**Action item**
Format the lines starting with the one containing "Mörkt läge kan" and ending with the one containing "bilder och logotyper**", both included, as a JSON list of strings with one string per line and blank lines omitted.

(Supplied material Opens)

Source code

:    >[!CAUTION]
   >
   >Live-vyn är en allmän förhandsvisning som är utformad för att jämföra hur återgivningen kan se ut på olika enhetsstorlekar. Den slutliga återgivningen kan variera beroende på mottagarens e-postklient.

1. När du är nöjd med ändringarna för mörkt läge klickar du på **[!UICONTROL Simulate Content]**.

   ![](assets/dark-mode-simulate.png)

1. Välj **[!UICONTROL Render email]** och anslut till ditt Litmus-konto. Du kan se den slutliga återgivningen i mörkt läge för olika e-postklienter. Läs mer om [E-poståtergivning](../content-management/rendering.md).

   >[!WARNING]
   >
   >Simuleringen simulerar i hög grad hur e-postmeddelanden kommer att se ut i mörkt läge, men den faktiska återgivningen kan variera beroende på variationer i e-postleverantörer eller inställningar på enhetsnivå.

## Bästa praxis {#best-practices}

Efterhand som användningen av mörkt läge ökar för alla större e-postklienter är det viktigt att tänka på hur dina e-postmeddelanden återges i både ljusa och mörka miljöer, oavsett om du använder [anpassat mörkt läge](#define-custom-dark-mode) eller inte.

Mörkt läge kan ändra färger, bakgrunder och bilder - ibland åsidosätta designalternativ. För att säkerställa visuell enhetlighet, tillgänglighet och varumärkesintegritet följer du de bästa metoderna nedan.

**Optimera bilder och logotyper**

(Supplied material Closes)
(Supplied material Opens)

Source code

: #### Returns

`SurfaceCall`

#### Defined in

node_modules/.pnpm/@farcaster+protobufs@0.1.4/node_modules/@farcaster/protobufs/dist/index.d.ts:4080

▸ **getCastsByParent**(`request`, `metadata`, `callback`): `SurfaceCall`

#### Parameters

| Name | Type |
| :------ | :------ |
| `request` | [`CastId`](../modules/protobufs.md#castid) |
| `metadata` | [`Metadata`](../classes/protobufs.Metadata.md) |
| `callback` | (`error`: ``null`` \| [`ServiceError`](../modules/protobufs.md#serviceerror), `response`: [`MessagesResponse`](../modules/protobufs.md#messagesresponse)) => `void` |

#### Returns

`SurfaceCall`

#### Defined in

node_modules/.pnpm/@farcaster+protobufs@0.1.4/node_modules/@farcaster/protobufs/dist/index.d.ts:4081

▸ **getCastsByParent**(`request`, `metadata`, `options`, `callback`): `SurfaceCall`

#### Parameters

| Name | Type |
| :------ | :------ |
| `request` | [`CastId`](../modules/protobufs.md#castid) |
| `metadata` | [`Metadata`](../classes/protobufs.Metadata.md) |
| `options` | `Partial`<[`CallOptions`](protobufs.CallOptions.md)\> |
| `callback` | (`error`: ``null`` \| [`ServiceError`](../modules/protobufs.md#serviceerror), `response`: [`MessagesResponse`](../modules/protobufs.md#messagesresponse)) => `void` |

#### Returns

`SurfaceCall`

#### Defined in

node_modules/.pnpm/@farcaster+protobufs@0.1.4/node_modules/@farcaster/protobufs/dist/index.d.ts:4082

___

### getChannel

(Supplied material Closes)

**Solution**
[
  "Mörkt läge kan ändra färger, bakgrunder och bilder - ibland åsidosätta designalternativ. För att säkerställa visuell enhetlighet, tillgänglighet och varumärkesintegritet följer du de bästa metoderna nedan.",
  "**Optimera bilder och logotyper**"
]